Copy the article on anti-Putin campaigns below from "Sometime later, I" up to and including "full-scale protest campaign.", replacing "summer" with "spring".

**Text segment:**
BEGIN
Alexei Pankin
journalist, columnist
Anti-Putin campaigns are all the same. An important but not necessary condition for them is that Russia has committed some "misdeed" at home or abroad
At the end of January, Komsomolka (Komsomolskaya Pravda) printed my article under the heading: "The 2014 Olympics are in danger." It ended with these words: "I recall that the preparations for the 2006 G8 summit in St. Petersburg took place to the accompaniment of a broad propaganda campaign to banish Russia from the 'big eight' and move the meeting place to another country. And now we've got the Sochi Olympics in a year! Do you think that the private foreign policy outfits are not already working out plans for dishing the dirt on Putin and at the same time spoil the holiday?"
Sometime later, I discussed the situation with the well-known American media analyst, William Dunkerley, a professional commentator on contemporary political propaganda campaigns. We came to the conclusion that something was bound to start up no later than summer. An interval of about half a year before the event would provide the optimum period for stirring up a full-scale protest campaign.
As it turned out, it seems we were clairvoyant. The American senator, Lindsey Graham, has already called for a boycott of the Sochi Olympics if Russia does not hand over Edward Snowden. Subsequently the British actor Stephen Fry addressed the following penetrating words to British Prime Minister, Cameron, and the International Olympic Committee: "An absolute ban on the Russian Winter Olympics of 2014 in Sochi is simply essential. At all costs Putin cannot be seen to have the approval of the civilised world. He is making scapegoats of gay people, just as Hitler did Jews. He cannot be allowed to get away with it."
END
**Information shown:**
BEGIN
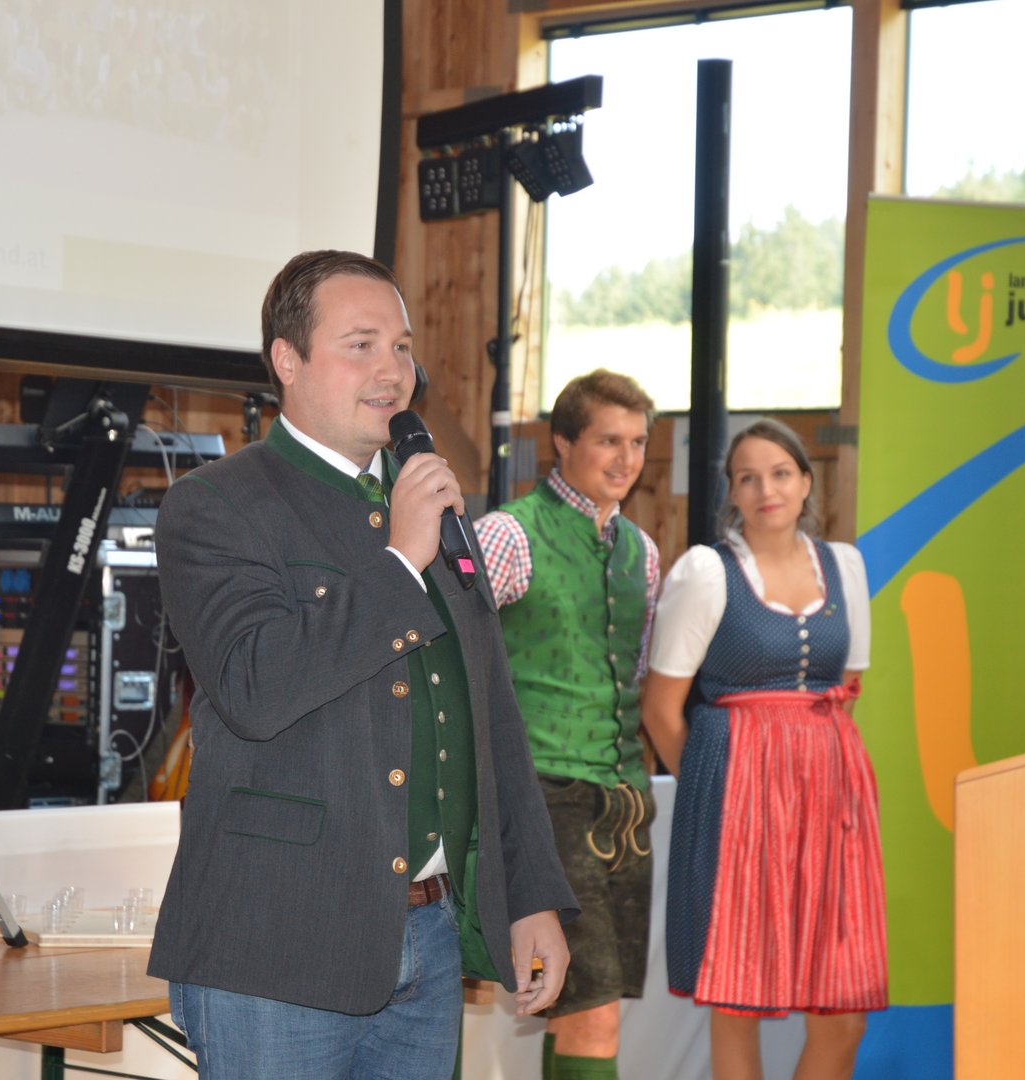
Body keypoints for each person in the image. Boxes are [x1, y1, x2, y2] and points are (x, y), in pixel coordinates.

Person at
END
**Task response:**
Sometime later, I discussed the situation with the well-known American media analyst, William Dunkerley, a professional commentator on contemporary political propaganda campaigns. We came to the conclusion that something was bound to start up no later than spring. An interval of about half a year before the event would provide the optimum period for stirring up a full-scale protest campaign.